The Victorian state government has announced a review of the Victorian Certificate of Applied Learning (VCAL) and the state’s Vocational Education and Training (VET) sector as delivered through Victoria schools.
The review aims to establish how students can pursue a high-quality qualification while completing their senior secondary studies, and that pathways to trades skills are available.
The review hopes to smooth the transition between school, further training or education, or a career in industry, with industry identifying an increasing demand for appropriately skilled students, as Minister for Education, James Merlino, outlined.
“Nearly half a million new jobs have been created by the investments and major projects delivered by this Government. We need to make sure that school students have the training to benefit from these jobs.”
The review will also look into the pathways that students are being offered while in school, and whether further support is needed.
In 2018, the Ai Group identified that 75 per cent of employers found it difficult to recruit employees with the right qualifications into job vacancies. Most in shortage in the survey were jobs in the technical and trades fields.
Establishing a consistent framework for the teaching of vocational skills in schools will also be a focus of the review, to ensure that students graduate with the right skills and future employers can be confident that the qualifications that students have reflect the latest in industry practices.

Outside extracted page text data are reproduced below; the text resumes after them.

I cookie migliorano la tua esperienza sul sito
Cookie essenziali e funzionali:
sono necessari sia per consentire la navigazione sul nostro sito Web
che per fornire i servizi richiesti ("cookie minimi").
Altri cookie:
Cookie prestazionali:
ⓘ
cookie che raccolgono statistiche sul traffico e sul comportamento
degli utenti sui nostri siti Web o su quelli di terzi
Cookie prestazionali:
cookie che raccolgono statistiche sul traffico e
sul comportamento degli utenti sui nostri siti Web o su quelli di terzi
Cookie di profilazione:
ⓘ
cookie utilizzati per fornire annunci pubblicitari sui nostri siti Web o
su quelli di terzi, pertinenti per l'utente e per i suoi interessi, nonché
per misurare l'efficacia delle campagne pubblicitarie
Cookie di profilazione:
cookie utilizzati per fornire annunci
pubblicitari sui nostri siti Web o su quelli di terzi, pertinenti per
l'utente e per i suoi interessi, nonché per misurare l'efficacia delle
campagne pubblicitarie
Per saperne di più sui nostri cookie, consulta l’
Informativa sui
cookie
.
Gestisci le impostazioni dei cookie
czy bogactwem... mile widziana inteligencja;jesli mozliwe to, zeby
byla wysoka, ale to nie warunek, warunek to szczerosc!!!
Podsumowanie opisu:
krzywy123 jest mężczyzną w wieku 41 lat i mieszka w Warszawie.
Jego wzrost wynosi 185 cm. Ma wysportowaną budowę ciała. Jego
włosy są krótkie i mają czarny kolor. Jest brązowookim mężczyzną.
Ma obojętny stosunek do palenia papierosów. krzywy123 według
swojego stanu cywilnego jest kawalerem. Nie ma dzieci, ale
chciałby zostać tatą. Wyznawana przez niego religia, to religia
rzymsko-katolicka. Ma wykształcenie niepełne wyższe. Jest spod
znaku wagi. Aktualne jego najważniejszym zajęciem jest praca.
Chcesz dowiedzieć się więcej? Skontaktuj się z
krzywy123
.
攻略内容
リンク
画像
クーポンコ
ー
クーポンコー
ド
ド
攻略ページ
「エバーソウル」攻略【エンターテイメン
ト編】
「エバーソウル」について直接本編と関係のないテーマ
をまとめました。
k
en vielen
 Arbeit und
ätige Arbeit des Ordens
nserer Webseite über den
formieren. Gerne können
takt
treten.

The VCAL program, as a pathway into employment, apprenticeships, traineeships, and further study, is already popular with Victorian students, with 20,000 students enrolled in a VCAL certificate in 2018. The program combines fundamental skills such as literacy and numeracy with practical training through applied scenarios.
Leading the review will be John Firth, who was previously the CEO of the Victorian Curriculum and Assessment Authority (VCAA). A reference group, with input from industry, schools and other experts will help to inform the review.